TASK DESCRIPTION
Your output should be an exact copy of the records, with no pictures in it.

PROVIDED DATA
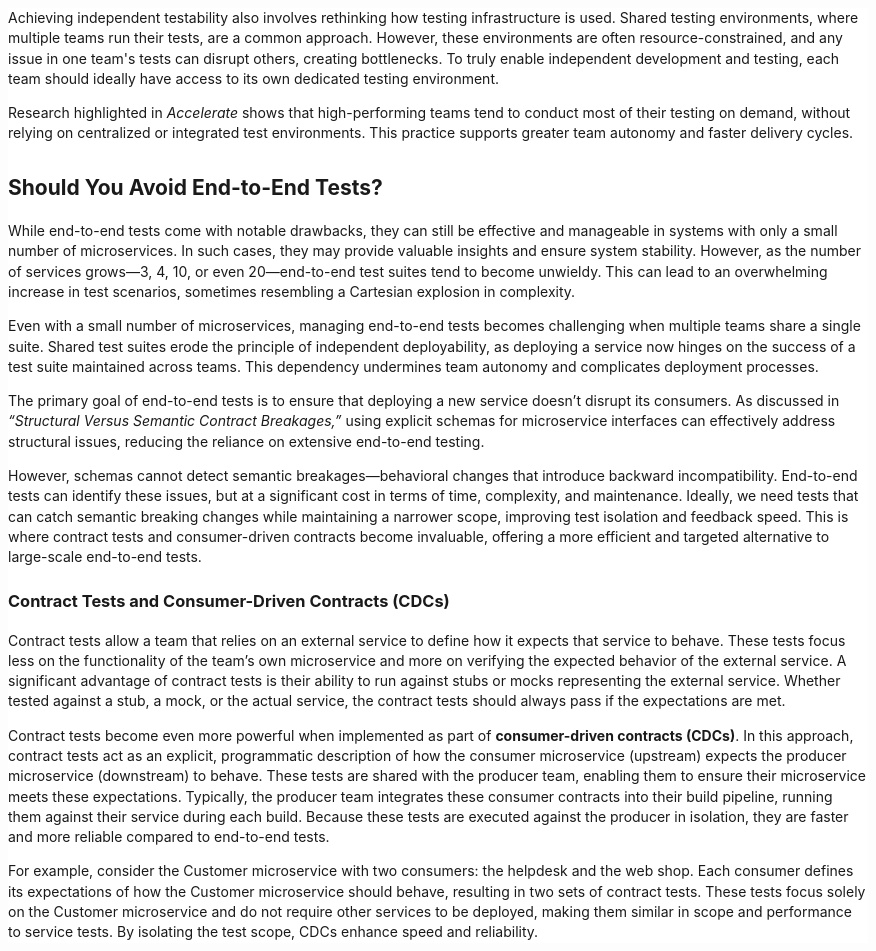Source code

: Achieving independent testability also involves rethinking how testing infrastructure is used. Shared testing environments, where multiple teams run their tests, are a common approach. However, these environments are often resource-constrained, and any issue in one team's tests can disrupt others, creating bottlenecks. To truly enable independent development and testing, each team should ideally have access to its own dedicated testing environment.

Research highlighted in *Accelerate* shows that high-performing teams tend to conduct most of their testing on demand, without relying on centralized or integrated test environments. This practice supports greater team autonomy and faster delivery cycles.

## Should You Avoid End-to-End Tests?

While end-to-end tests come with notable drawbacks, they can still be effective and manageable in systems with only a small number of microservices. In such cases, they may provide valuable insights and ensure system stability. However, as the number of services grows—3, 4, 10, or even 20—end-to-end test suites tend to become unwieldy. This can lead to an overwhelming increase in test scenarios, sometimes resembling a Cartesian explosion in complexity.

Even with a small number of microservices, managing end-to-end tests becomes challenging when multiple teams share a single suite. Shared test suites erode the principle of independent deployability, as deploying a service now hinges on the success of a test suite maintained across teams. This dependency undermines team autonomy and complicates deployment processes.

The primary goal of end-to-end tests is to ensure that deploying a new service doesn’t disrupt its consumers. As discussed in *“Structural Versus Semantic Contract Breakages,”* using explicit schemas for microservice interfaces can effectively address structural issues, reducing the reliance on extensive end-to-end testing. 

However, schemas cannot detect semantic breakages—behavioral changes that introduce backward incompatibility. End-to-end tests can identify these issues, but at a significant cost in terms of time, complexity, and maintenance. Ideally, we need tests that can catch semantic breaking changes while maintaining a narrower scope, improving test isolation and feedback speed. This is where contract tests and consumer-driven contracts become invaluable, offering a more efficient and targeted alternative to large-scale end-to-end tests.

### **Contract Tests and Consumer-Driven Contracts (CDCs)**  

Contract tests allow a team that relies on an external service to define how it expects that service to behave. These tests focus less on the functionality of the team’s own microservice and more on verifying the expected behavior of the external service. A significant advantage of contract tests is their ability to run against stubs or mocks representing the external service. Whether tested against a stub, a mock, or the actual service, the contract tests should always pass if the expectations are met.

Contract tests become even more powerful when implemented as part of **consumer-driven contracts (CDCs)**. In this approach, contract tests act as an explicit, programmatic description of how the consumer microservice (upstream) expects the producer microservice (downstream) to behave. These tests are shared with the producer team, enabling them to ensure their microservice meets these expectations. Typically, the producer team integrates these consumer contracts into their build pipeline, running them against their service during each build. Because these tests are executed against the producer in isolation, they are faster and more reliable compared to end-to-end tests.

For example, consider the Customer microservice with two consumers: the helpdesk and the web shop. Each consumer defines its expectations of how the Customer microservice should behave, resulting in two sets of contract tests. These tests focus solely on the Customer microservice and do not require other services to be deployed, making them similar in scope and performance to service tests. By isolating the test scope, CDCs enhance speed and reliability.
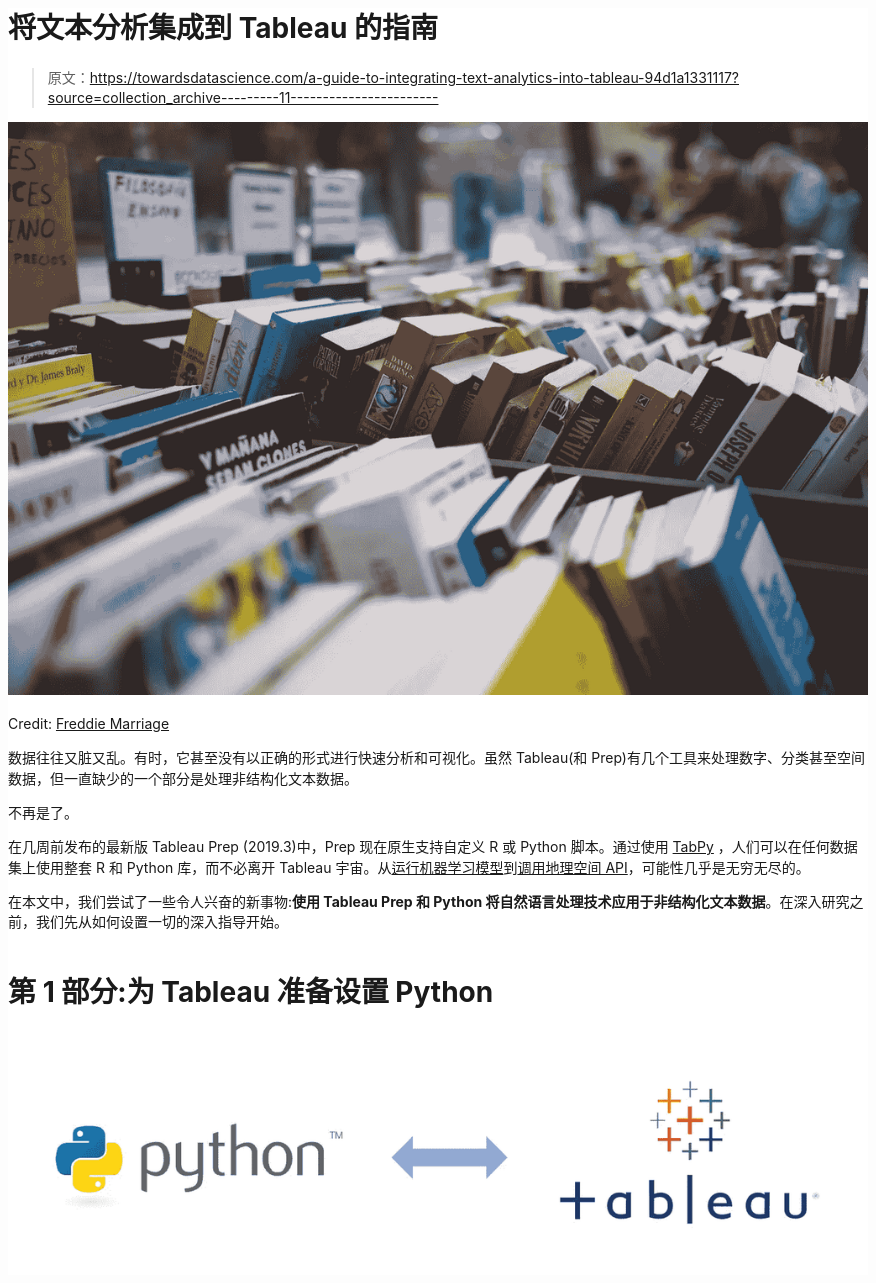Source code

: # 将文本分析集成到 Tableau 的指南

> 原文：<https://towardsdatascience.com/a-guide-to-integrating-text-analytics-into-tableau-94d1a1331117?source=collection_archive---------11----------------------->

![](img/916082b67f282819d3f98aeb8200a58f.png)

Credit: [Freddie Marriage](https://unsplash.com/@fredmarriage)

数据往往又脏又乱。有时，它甚至没有以正确的形式进行快速分析和可视化。虽然 Tableau(和 Prep)有几个工具来处理数字、分类甚至空间数据，但一直缺少的一个部分是处理非结构化文本数据。

不再是了。

在几周前发布的最新版 Tableau Prep (2019.3)中，Prep 现在原生支持自定义 R 或 Python 脚本。通过使用 [TabPy](https://github.com/tableau/TabPy) ，人们可以在任何数据集上使用整套 R 和 Python 库，而不必离开 Tableau 宇宙。从[运行机器学习模型](https://www.tableau.com/about/blog/2019/10/using-tableau-preps-new-python-integration-predict-titanic-survivors)到[调用地理空间 API](https://thedataism.wordpress.com/2019/10/09/isochrones-in-tableau-prep-with-python/)，可能性几乎是无穷无尽的。

在本文中，我们尝试了一些令人兴奋的新事物:**使用 Tableau Prep 和 Python 将自然语言处理技术应用于非结构化文本数据**。在深入研究之前，我们先从如何设置一切的深入指导开始。

# 第 1 部分:为 Tableau 准备设置 Python

![](img/6ff24aa7b4f7b2d9f4bed2a3997b7c2d.png)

ANSWER FOR THIS EXERCISE
Source code

: Achieving independent testability also involves rethinking how testing infrastructure is used. Shared testing environments, where multiple teams run their tests, are a common approach. However, these environments are often resource-constrained, and any issue in one team's tests can disrupt others, creating bottlenecks. To truly enable independent development and testing, each team should ideally have access to its own dedicated testing environment.

Research highlighted in *Accelerate* shows that high-performing teams tend to conduct most of their testing on demand, without relying on centralized or integrated test environments. This practice supports greater team autonomy and faster delivery cycles.

## Should You Avoid End-to-End Tests?

While end-to-end tests come with notable drawbacks, they can still be effective and manageable in systems with only a small number of microservices. In such cases, they may provide valuable insights and ensure system stability. However, as the number of services grows—3, 4, 10, or even 20—end-to-end test suites tend to become unwieldy. This can lead to an overwhelming increase in test scenarios, sometimes resembling a Cartesian explosion in complexity.

Even with a small number of microservices, managing end-to-end tests becomes challenging when multiple teams share a single suite. Shared test suites erode the principle of independent deployability, as deploying a service now hinges on the success of a test suite maintained across teams. This dependency undermines team autonomy and complicates deployment processes.

The primary goal of end-to-end tests is to ensure that deploying a new service doesn’t disrupt its consumers. As discussed in *“Structural Versus Semantic Contract Breakages,”* using explicit schemas for microservice interfaces can effectively address structural issues, reducing the reliance on extensive end-to-end testing. 

However, schemas cannot detect semantic breakages—behavioral changes that introduce backward incompatibility. End-to-end tests can identify these issues, but at a significant cost in terms of time, complexity, and maintenance. Ideally, we need tests that can catch semantic breaking changes while maintaining a narrower scope, improving test isolation and feedback speed. This is where contract tests and consumer-driven contracts become invaluable, offering a more efficient and targeted alternative to large-scale end-to-end tests.

### **Contract Tests and Consumer-Driven Contracts (CDCs)**  

Contract tests allow a team that relies on an external service to define how it expects that service to behave. These tests focus less on the functionality of the team’s own microservice and more on verifying the expected behavior of the external service. A significant advantage of contract tests is their ability to run against stubs or mocks representing the external service. Whether tested against a stub, a mock, or the actual service, the contract tests should always pass if the expectations are met.

Contract tests become even more powerful when implemented as part of **consumer-driven contracts (CDCs)**. In this approach, contract tests act as an explicit, programmatic description of how the consumer microservice (upstream) expects the producer microservice (downstream) to behave. These tests are shared with the producer team, enabling them to ensure their microservice meets these expectations. Typically, the producer team integrates these consumer contracts into their build pipeline, running them against their service during each build. Because these tests are executed against the producer in isolation, they are faster and more reliable compared to end-to-end tests.

For example, consider the Customer microservice with two consumers: the helpdesk and the web shop. Each consumer defines its expectations of how the Customer microservice should behave, resulting in two sets of contract tests. These tests focus solely on the Customer microservice and do not require other services to be deployed, making them similar in scope and performance to service tests. By isolating the test scope, CDCs enhance speed and reliability.
Source code

: # 将文本分析集成到 Tableau 的指南

> 原文：<https://towardsdatascience.com/a-guide-to-integrating-text-analytics-into-tableau-94d1a1331117?source=collection_archive---------11----------------------->

![](img/916082b67f282819d3f98aeb8200a58f.png)

Credit: [Freddie Marriage](https://unsplash.com/@fredmarriage)

数据往往又脏又乱。有时，它甚至没有以正确的形式进行快速分析和可视化。虽然 Tableau(和 Prep)有几个工具来处理数字、分类甚至空间数据，但一直缺少的一个部分是处理非结构化文本数据。

不再是了。

在几周前发布的最新版 Tableau Prep (2019.3)中，Prep 现在原生支持自定义 R 或 Python 脚本。通过使用 [TabPy](https://github.com/tableau/TabPy) ，人们可以在任何数据集上使用整套 R 和 Python 库，而不必离开 Tableau 宇宙。从[运行机器学习模型](https://www.tableau.com/about/blog/2019/10/using-tableau-preps-new-python-integration-predict-titanic-survivors)到[调用地理空间 API](https://thedataism.wordpress.com/2019/10/09/isochrones-in-tableau-prep-with-python/)，可能性几乎是无穷无尽的。

在本文中，我们尝试了一些令人兴奋的新事物:**使用 Tableau Prep 和 Python 将自然语言处理技术应用于非结构化文本数据**。在深入研究之前，我们先从如何设置一切的深入指导开始。

# 第 1 部分:为 Tableau 准备设置 Python

![](img/6ff24aa7b4f7b2d9f4bed2a3997b7c2d.png)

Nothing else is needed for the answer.